Consigne
Poursuivez l'article sur la tour de condos de Laval à partir de sa dernière phrase.

==== Extrait

La tour de condos de 14 étages que devait habiter l'ex-maire Gilles Vaillancourt, à Laval, a été construite en infraction des règlements de zonage, selon une enquête de La Presse. Les manquements sont tels que les citoyens voisins sont en droit de demander sa démolition.

En novembre 2008, l'administration Vaillancourt a délivré un permis au promoteur E. Khoury Construction permettant la construction d'un immeuble de 14 étages dans la rue des Cageux, près de l'île Paton. Or, après avoir épluché tous les documents concernant le terrain, La Presse constate qu'encore aujourd'hui, seuls des immeubles de huit étages sont autorisés dans ce secteur et qu'aucun règlement n'a été adopté pour changer ce zonage.

La tour de condos, rappelons-le, a reçu la visite des enquêteurs de la Sûreté du Québec (SQ) en octobre dernier. On a alors perquisitionné dans l'appartement-terrasse de l'ex-maire, situé au sommet de la tour. C'est pendant cette perquisition que la cousine du maire, Ginette Vaillancourt, a tenté de se débarrasser de billets de banque dans sa toilette. Ces billets lui avaient été donnés par la femme de Gilles Vaillancourt, Francine, a-t-elle déclaré aux policiers.

Selon nos informations, la SQ étudie l'hypothèse d'un avantage donné en échange de la construction d'un immeuble plus haut.

L'avocat Pierre-Yves Trudel, du cabinet Archambault Adel Trudel, est l'un des experts des questions de zonage au Québec. Pour contourner la limite de hauteur, convient M. Trudel, la Ville a mêlé deux types de règlements.

Elle a d'abord retranché le lot d'une zone plus vaste qui limitait le nombre d'étages à huit. La nouvelle zone pour le lot n'a plus de maximum. Or, ce dézonage pour un projet spécifique (spot zoning) est interdit au Québec, expliquent deux avocats, dont Me Trudel. De toute façon, un tel changement de zonage doit être proposé aux citoyens, ce qui n'a pas été fait.

Deuxième subterfuge: la Ville a soumis la nouvelle zone à un Plan d'implantation et d'intégration architecturale (PIIA). Un tel plan donne une certaine discrétion à la Ville en matière architecturale. Toutefois, cette procédure prévue dans la Loi sur l'aménagement et l'urbanisme ne permet pas de contourner les exigences de zonage, comme la hauteur.

«Sur cet aspect, le droit est clair. Il n'est absolument pas permis à une municipalité de se servir du PIIA pour construire au-delà de la hauteur permise par le zonage. Le PIIA peut permettre à la Ville de diminuer la hauteur pour respecter le secteur, pas de l'augmenter», dit Me Trudel.

Deux autres avocats questionnés par La Presse disent la même chose.

De plus, en 2005, le juge Jean-Louis Crête, de la Cour supérieure, a été clair dans une décision concernant la Ville de Longueuil. «La discrétion accordée à un conseil municipal, en vertu d'un règlement sur les PIIA, ne peut être exercée de manière à contourner les dispositions d'un règlement de zonage.»

========
==== Extraits du corpus

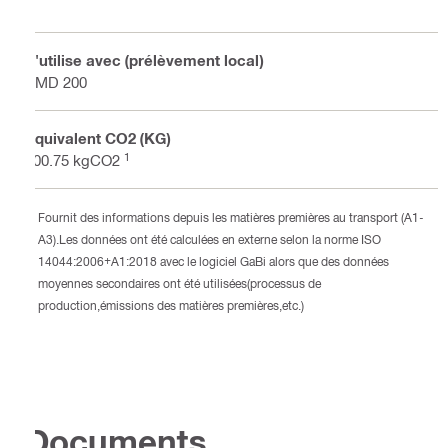
S'utilise avec (prélèvement local)
PMD 200
Équivalent CO2 (KG)
1
100.75 kgCO2
Fournit des informations depuis les matières premières au transport (A1-
A3).Les données ont été calculées en externe selon la norme ISO
14044:2006+A1:2018 avec le logiciel GaBi alors que des données
moyennes secondaires ont été utilisées(processus de
production,émissions des matières premières,etc.)
Documents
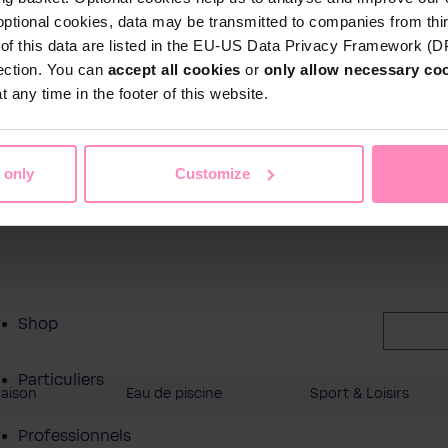
optional cookies, data may be transmitted to companies from thi
s of this data are listed in the EU-US Data Privacy Framework (
tection. You can
accept all cookies
or
only allow necessary co
 any time in the footer of this website.
 only
Customize
Shop
Particuliers
Maison
Eau de piscine
Sport & Loisirs
Professionnels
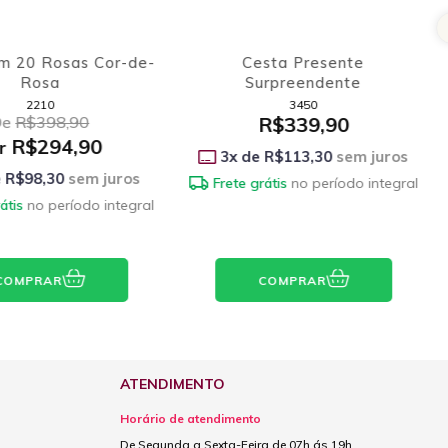
sta Presente
Buquê em Gérberas e Urso
rpreendente
Apaixonado
3450
2722
R$339,90
De
R$298,90
R$224,90
Por
R$113,30
sem juros
3
x de
R$74,97
sem juros
átis
no período integral
Frete grátis
no período integral
COMPRAR
COMPRAR
ATENDIMENTO
Horário de atendimento
De Segunda a Sexta-Feira de 07h ás 19h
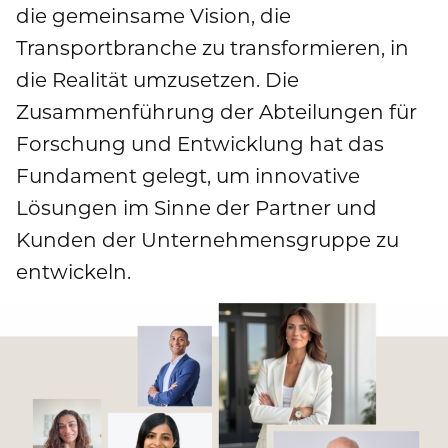
Publikationen
die gemeinsame Vision, die
Mediathek
Marken und Services
Transportbranche zu transformieren, in
Finanznachrichten
Zur Übersichtsseite: Compliance & Risiko
Karriere
Kontakt
die Realität umzusetzen. Die
Anfahrt
Fremdkapital & Rating
Compliance & Integrität
Zusammenführung der Abteilungen für
Stories
Zur Übersichtsseite: Karriere
DE
EN
Forschung und Entwicklung hat das
Corporate Governance
Risikomanagement
Arbeiten bei uns
Fundament gelegt, um innovative
Hauptversammlung
Hinweisgebersystem
Lösungen im Sinne der Partner und
Professionals
Kunden der Unternehmensgruppe zu
Finanztermine & Events
Absolventen
entwickeln.
Kontakt & Service
Studenten
Datenschutzhinweise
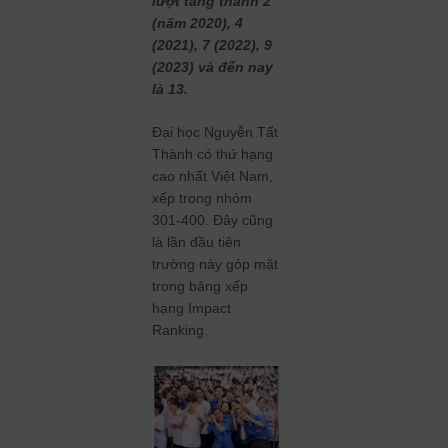
lượt tăng thành 2
(năm 2020), 4
(2021), 7 (2022), 9
(2023) và đến nay
là 13.
Đại học Nguyễn Tất
Thành có thứ hạng
cao nhất Việt Nam,
xếp trong nhóm
301-400. Đây cũng
là lần đầu tiên
trường này góp mặt
trong bảng xếp
hạng Impact
Ranking.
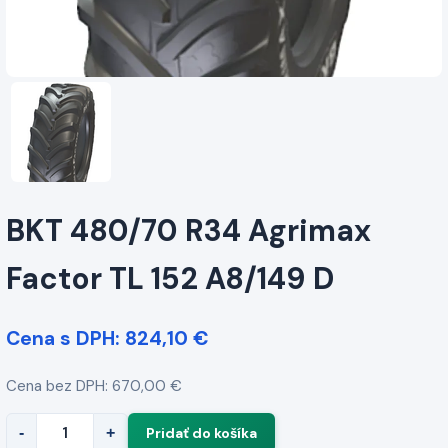
BKT 480/70 R34 Agrimax
Factor TL 152 A8/149 D
Cena s DPH: 824,10 €
Cena bez DPH: 670,00 €
-
+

========

Production obtenue
Le règlement bancal qui a permis de construire la tour, baptisée Parc Regency, a été adopté le 4 octobre 2004. Ce règlement L-2001-2843 est signé par Gilles Vaillancourt et son bras droit, Basile Angelopoulos.

Le règlement traite du nombre de places de stationnement, de l'enfouissement des fils électriques et du PIIA. Un seul des 15 critères du PIIA porte sur la hauteur. Ce critère est «d'harmoniser la hauteur du bâtiment à celle des bâtiments voisins de manière à créer une ligne d'horizon régulière». Or, les bâtiments du voisinage sont des maisons unifamiliales et des immeubles de quatre à huit étages, beaucoup moins hauts que la tour.

Autrement dit, non seulement le règlement adopté est-il non conforme, mais le projet n'en respecte pas le critère «d'harmonisation de hauteur».

Le Regency de la rue des Cageux compte plusieurs propriétaires proches de l'administration Vaillancourt, dont le chef de police et un associé de la firme d'avocats de la Ville, Dunton Rainville.

Officiellement, Gilles Vaillancourt n'y a jamais détenu un condo. Au registre foncier, c'est le nom de sa cousine, Ginette Vaillancourt, qui figure pour celui qu'a perquisitionné la SQ.

Toutefois, des sources ont indiqué à La Presse avoir vu l'ex-maire Vaillancourt sur le chantier pour discuter des paramètres de son appartement-terrasse dès le début de 2010, soit plusieurs mois avant l'acte de vente officiel du condo, en septembre 2010. L'appartement, qui a une vue imprenable sur la rivière des Prairies, est réparti sur deux niveaux, soit les 14e et 15e étages (la tour n'a pas de 13e étage). Gilles Vaillancourt avait demandé et obtenu qu'on y installe un ascenseur. Sa cousine vient de mettre le condo en vente pour 1,4 million de dollars.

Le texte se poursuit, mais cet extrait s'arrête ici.